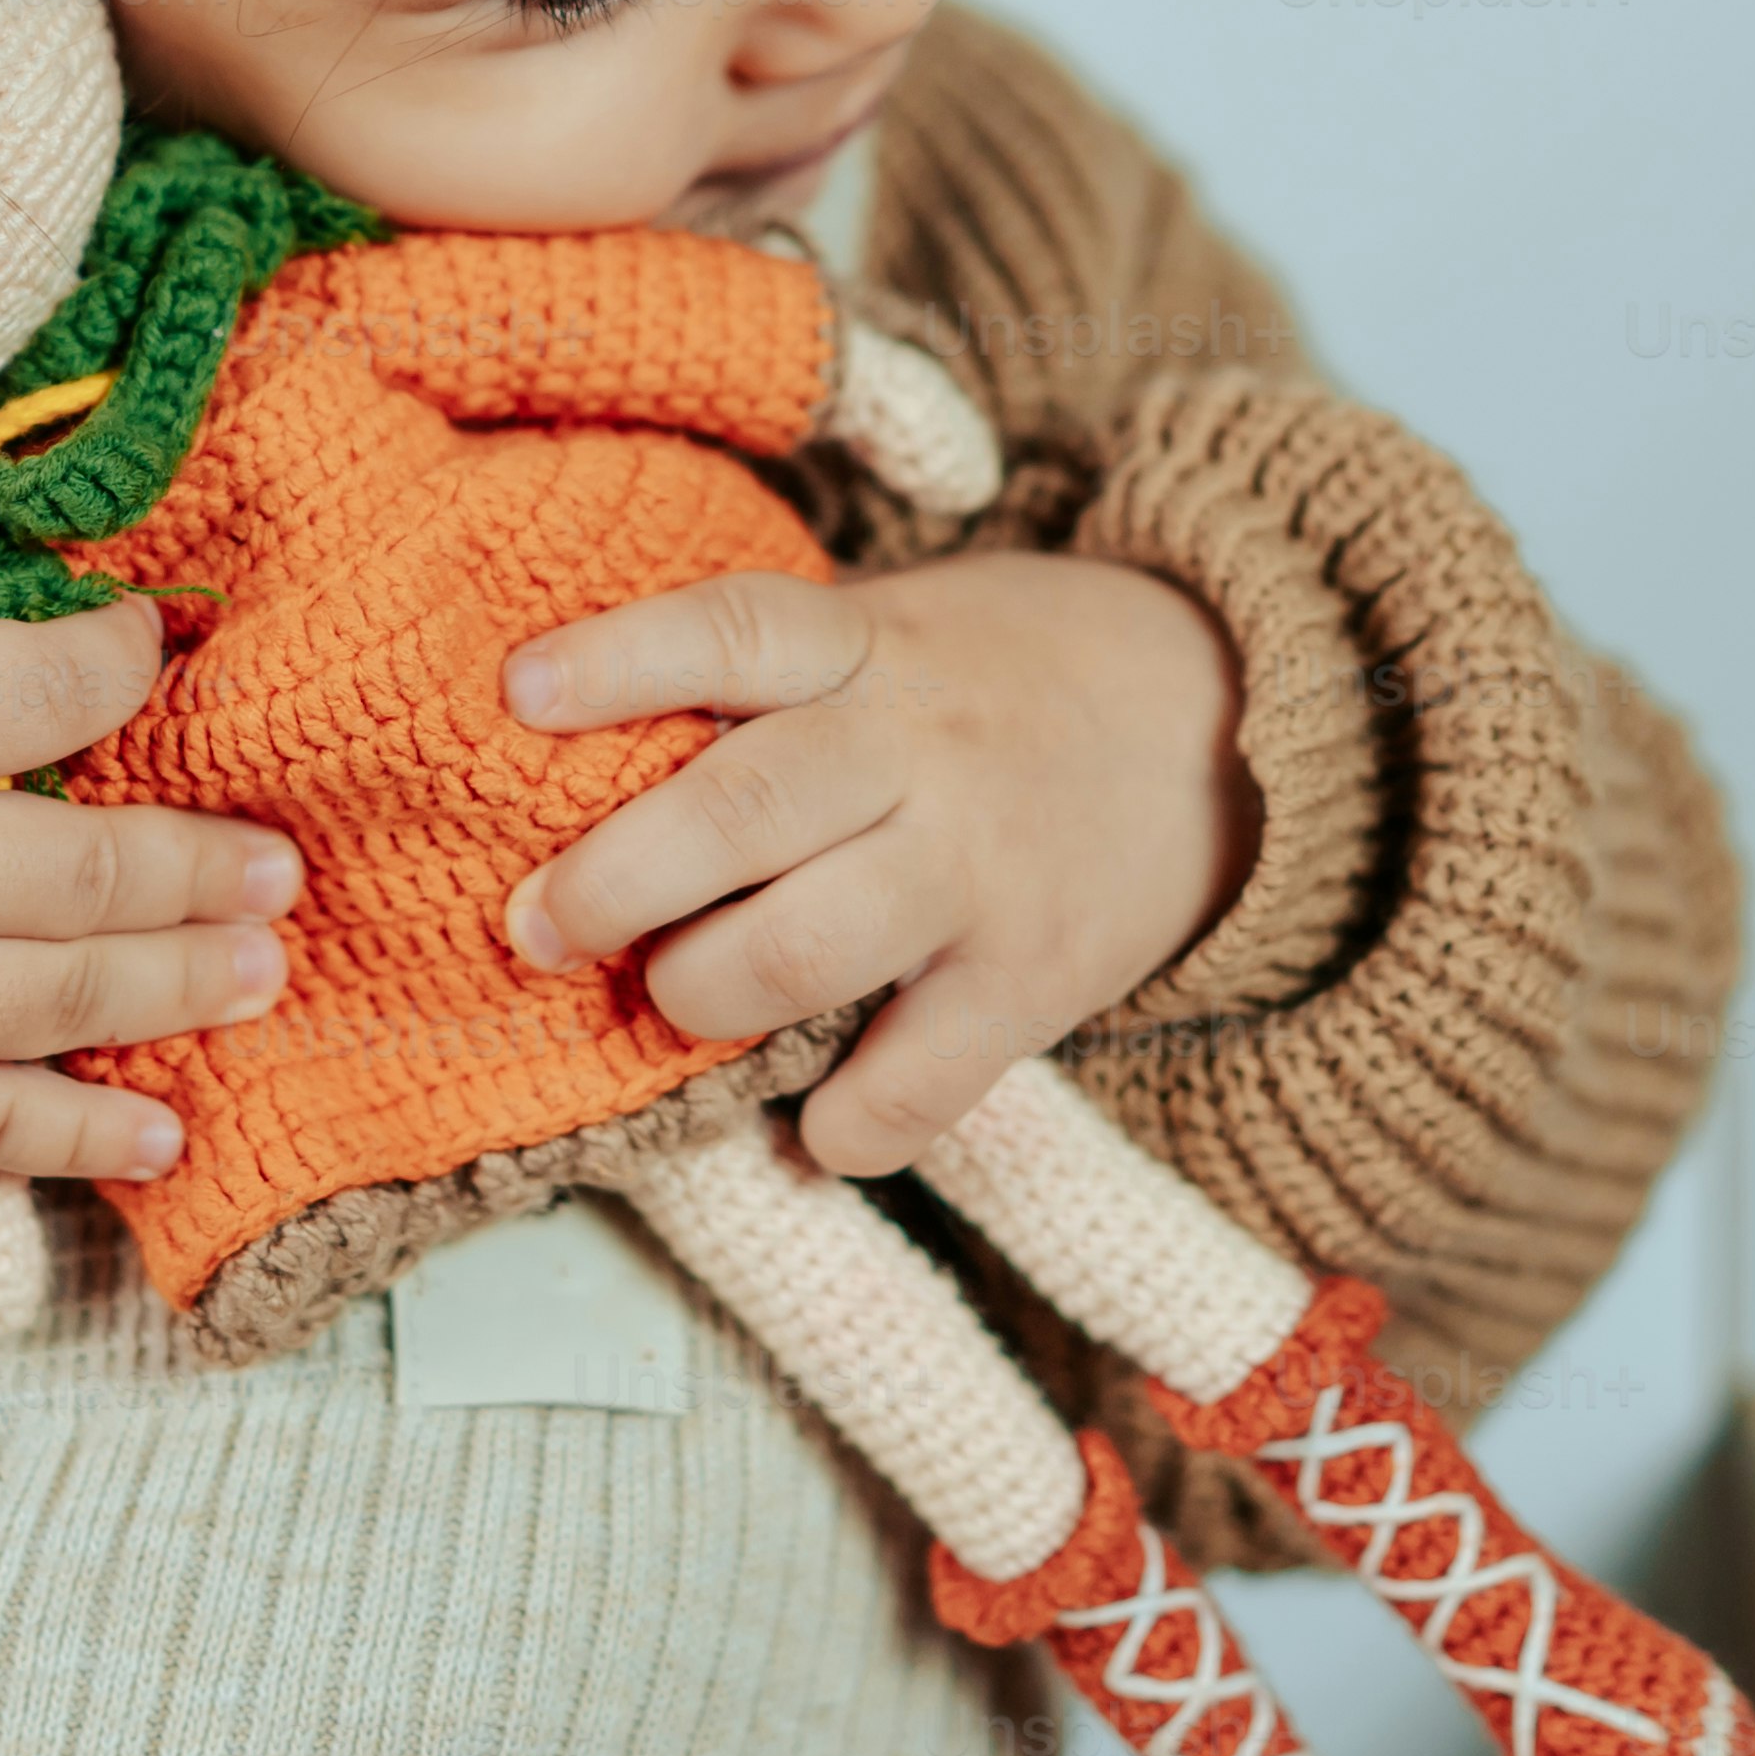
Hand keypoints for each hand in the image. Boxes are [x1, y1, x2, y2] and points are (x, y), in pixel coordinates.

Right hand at [0, 531, 295, 1178]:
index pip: (35, 688)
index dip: (124, 661)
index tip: (164, 645)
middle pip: (87, 865)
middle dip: (204, 861)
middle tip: (283, 860)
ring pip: (66, 999)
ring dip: (184, 987)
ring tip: (264, 969)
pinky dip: (86, 1138)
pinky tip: (164, 1133)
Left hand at [495, 546, 1261, 1174]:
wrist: (1238, 721)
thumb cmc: (1008, 677)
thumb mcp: (899, 628)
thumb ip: (777, 676)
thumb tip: (570, 738)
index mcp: (871, 648)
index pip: (736, 631)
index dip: (619, 659)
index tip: (516, 693)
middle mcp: (919, 751)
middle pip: (744, 806)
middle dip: (613, 877)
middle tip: (537, 925)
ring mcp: (981, 870)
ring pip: (806, 948)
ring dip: (704, 993)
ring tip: (672, 1001)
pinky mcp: (1036, 980)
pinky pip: (916, 1083)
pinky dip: (842, 1127)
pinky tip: (809, 1125)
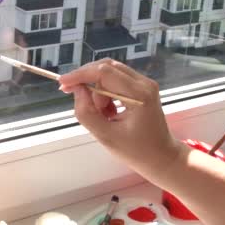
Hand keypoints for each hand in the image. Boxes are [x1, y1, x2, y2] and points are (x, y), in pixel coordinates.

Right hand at [58, 59, 182, 178]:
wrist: (162, 157)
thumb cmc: (137, 152)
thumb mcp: (106, 136)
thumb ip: (87, 113)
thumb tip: (77, 90)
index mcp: (139, 95)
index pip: (104, 72)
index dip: (80, 75)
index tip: (62, 84)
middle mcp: (144, 83)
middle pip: (106, 67)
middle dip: (87, 81)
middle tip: (75, 97)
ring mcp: (145, 83)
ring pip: (110, 73)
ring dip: (98, 90)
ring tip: (103, 115)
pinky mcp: (142, 87)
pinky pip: (116, 80)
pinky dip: (106, 92)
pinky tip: (109, 112)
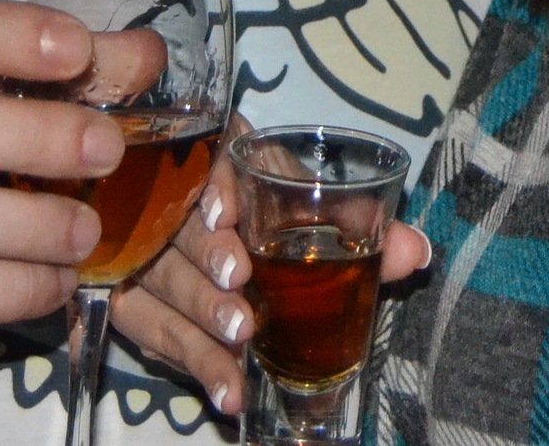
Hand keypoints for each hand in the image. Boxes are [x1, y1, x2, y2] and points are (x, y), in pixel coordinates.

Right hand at [110, 119, 431, 415]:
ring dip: (199, 323)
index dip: (209, 185)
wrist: (227, 239)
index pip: (200, 161)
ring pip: (159, 287)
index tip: (224, 214)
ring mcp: (141, 253)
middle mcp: (170, 200)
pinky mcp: (132, 300)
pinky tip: (226, 392)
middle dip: (205, 267)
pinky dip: (193, 363)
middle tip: (239, 298)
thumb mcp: (312, 207)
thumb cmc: (274, 209)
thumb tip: (415, 252)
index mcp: (216, 155)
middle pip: (174, 231)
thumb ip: (358, 224)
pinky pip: (152, 332)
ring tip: (239, 351)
* * * *
--- THE TASK ---
All lines that contain the word "thumb" should be copied from the listing.

--- EXERCISE ANSWER ---
thumb cmc: (1008, 677)
thumb mcp: (899, 628)
thumb ip: (777, 676)
thumb tip: (570, 738)
thumb cmc: (137, 152)
thumb mcp: (106, 136)
thumb ip: (87, 113)
thumb tip: (77, 90)
thumb mcp: (312, 207)
thumb cmc: (274, 209)
thumb tip: (415, 252)
thumb ip: (358, 224)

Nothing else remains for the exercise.